I also felt that tools like Codex and ChatGPT tended to emphasize responsibility boundaries more when reviewing code than when writing it. When generating code, they often seemed much less strict. Meaningless commonization and strange naming were almost routine.

AI Development Myths

Online, people often say that anyone can build systems with AI now. Some even say that engineers themselves will disappear.

I think those claims are mostly built on a very small set of examples. When people actually show what they built, it is often something extremely simple, like a calculator, a clock, or some other tiny standalone program.

That is not the same thing as building a large system with durable structure. And it is very far from building one safely.

In my experience, building a large system with robust design using AI alone is still nowhere near present reality. Maybe that becomes possible in a very distant future, but at least from where I stand now, that goal is still so far away that it is not even clearly visible yet. Security-related areas are especially dangerous if handled without deep understanding. If I already encountered problems like the ones described above, I do not want to imagine what happens when someone delegates sensitive security behavior to AI without understanding it deeply.

Conclusion

Even after all of these complaints, I still think AI provides extraordinary productivity. It is also true that AI helps me reach levels of quality that I probably could not have reached alone.

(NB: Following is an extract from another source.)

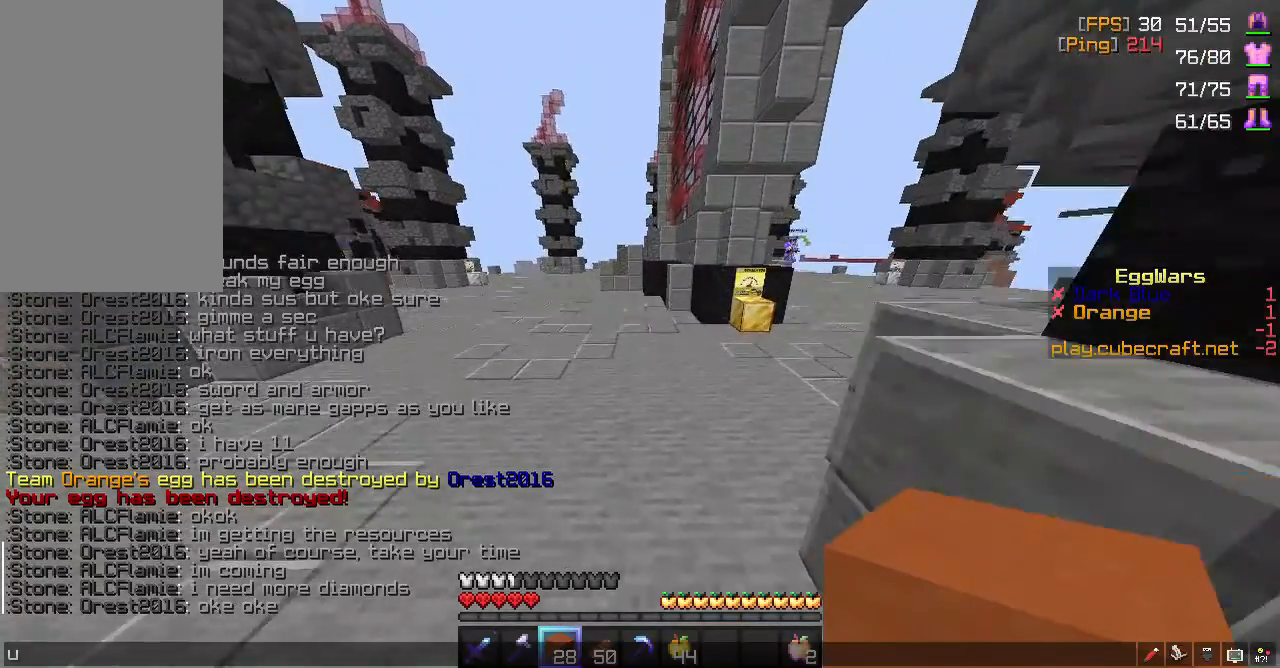
{"keys": ["space"], "mouse": [], "events": [[50, "space", "up"], [183, "a", "down"], [283, "a", "up"], [433, "space", "down"]]}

The issues I described here are relatively minor in one sense. They are not evidence that AI agents are useless. I think they are problems that can be addressed through stronger design discipline, better instructions, better review habits, clearer architectural boundaries, and improvement in my own engineering skill.

But that does not make them trivial. If my own engineering skill is weak, or if the system design is vague, AI does not save me from that weakness. It amplifies it. At the same time, if I am seriously trying to improve my engineering skill, AI can give remarkable support because of the sheer amount of knowledge it can bring into the conversation.

That is why I still think improving my own engineering skill and system design remains essential. AI is a powerful tool. But how it is used, and whether that power becomes real leverage or just accelerated disorder, still depends on the engineer.